Chad Fowler’s keynote at Codemash was excellent, and well timed to get me through the week. While I have really enjoyed my time there, and learned a lot the last 2 year’s attending, I run into a lot of attitudes that are hard for me to handle.
Simply put, I work in multiple dev communities (Ruby and .Net), and both can be dismissive of each other at times.
This manifests itself in a couple of ways:
- not just making a case, but implying anyone who disagrees is stupid or ignorant
- assuming that success with their tool (framework, methodology, ide) means that all other tools fail
- judging a tool based on an experience where they never tried to learn the tool
Since the last one is vague, I’ll give an example. You learn how to use database VendorX’s product in college and in your first couple of year’s programming. You have read up, you know the product inside and out. You get a contract to do work on a project that will use VendorY’s database. You consider yourself a SQL expert and decide to learn on the job. However, DDL, Programmable Sql, and identities are handled differently, and you are frustrated by this, and declare VendorY sucks. But you never picked up a book or put in any of the effort for VendorY that you did for VendorX.

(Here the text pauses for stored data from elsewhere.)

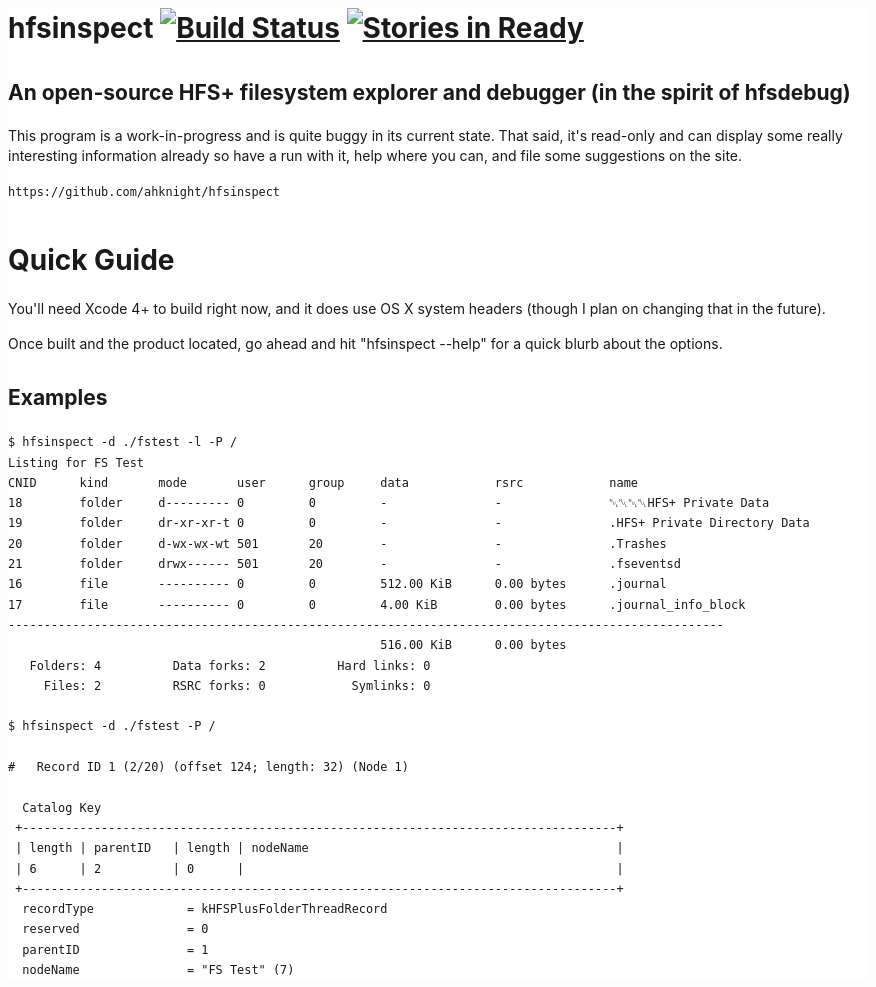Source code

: # hfsinspect [![Build Status](https://travis-ci.org/ahknight/hfsinspect.png?branch=master)](https://travis-ci.org/ahknight/hfsinspect) [![Stories in Ready](http://badge.waffle.io/ahknight/hfsinspect.png)](http://waffle.io/ahknight/hfsinspect)

## An open-source HFS+ filesystem explorer and debugger (in the spirit of hfsdebug)

This program is a work-in-progress and is quite buggy in its current state.  That said, it's read-only and can display some really interesting information already so have a run with it, help where you can, and file some suggestions on the site.

    https://github.com/ahknight/hfsinspect

# Quick Guide

You'll need Xcode 4+ to build right now, and it does use OS X system headers (though I plan on changing that in the future).

Once built and the product located, go ahead and hit "hfsinspect --help" for a quick blurb about the options.

## Examples

    $ hfsinspect -d ./fstest -l -P /
    Listing for FS Test
    CNID      kind       mode       user      group     data            rsrc            name
    18        folder     d--------- 0         0         -               -               ␀␀␀␀HFS+ Private Data
    19        folder     dr-xr-xr-t 0         0         -               -               .HFS+ Private Directory Data
    20        folder     d-wx-wx-wt 501       20        -               -               .Trashes
    21        folder     drwx------ 501       20        -               -               .fseventsd
    16        file       ---------- 0         0         512.00 KiB      0.00 bytes      .journal
    17        file       ---------- 0         0         4.00 KiB        0.00 bytes      .journal_info_block
    ----------------------------------------------------------------------------------------------------
                                                        516.00 KiB      0.00 bytes
       Folders: 4          Data forks: 2          Hard links: 0
         Files: 2          RSRC forks: 0            Symlinks: 0

    $ hfsinspect -d ./fstest -P /

    #   Record ID 1 (2/20) (offset 124; length: 32) (Node 1)

      Catalog Key
     +-----------------------------------------------------------------------------------+
     | length | parentID   | length | nodeName                                           |
     | 6      | 2          | 0      |                                                    |
     +-----------------------------------------------------------------------------------+
      recordType             = kHFSPlusFolderThreadRecord
      reserved               = 0
      parentID               = 1
      nodeName               = "FS Test" (7)
    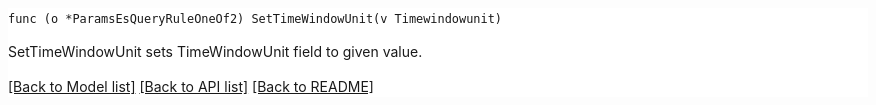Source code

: `func (o *ParamsEsQueryRuleOneOf2) SetTimeWindowUnit(v Timewindowunit)`

SetTimeWindowUnit sets TimeWindowUnit field to given value.



[[Back to Model list]](../README.md#documentation-for-models) [[Back to API list]](../README.md#documentation-for-api-endpoints) [[Back to README]](../README.md)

So what does this have to do with Chad?
He’s a part of a vocal Ruby community. And many in this community are the source of my frustrations above. (To be clear, I may agree with what they are saying, I just am turned off by how they say things). So when Chad started talking about his experience in corporate America and poking fun of Six Sigma, I thought “here we go”. (For the record, I have no experience with, or understanding beyond the basics of Six Sigma practice, and no reason to defend it).
But Chad showed a deep desire to learn about and understand what he was working with, whether he liked it or not. He revealed that he was a trained Six Sigma “black belt”. He explained his frustrations, but also talked about the pieces of it that he found effective, and it sounds like he carried over pieces that were useful into his future places of employment.
Why does this strengthen his my view of his credibility? First, he had the humility to realize his first impressions may have been wrong, and the practices of 6S deserved more investigation. Second, he made an attempt to understand the context, history, and motivations involved, so his end argument was full of salient points, not just “gut-feelings”.
That quality, like offering a solution when you complain about a problem shows a deeper level of maturity. I was glad my first impressions about Chad were wrong, and I chose to stick around for the keynote, it was worthwhile.